======== Supplied material ========
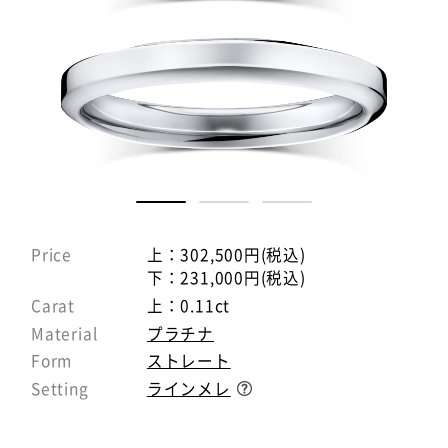
Price
上：302,500円(税込)
下：231,000円(税込)
Carat
上：0.11ct
Material
プラチナ
Form
ストレート
Setting
ラインメレ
========
## Your instructions
Copy out every line of text from the records above word for word, leaving out the pictures.

## Task response
Price
上：302,500円(税込)
下：231,000円(税込)
Carat
上：0.11ct
Material
プラチナ
Form
ストレート
Setting
ラインメレ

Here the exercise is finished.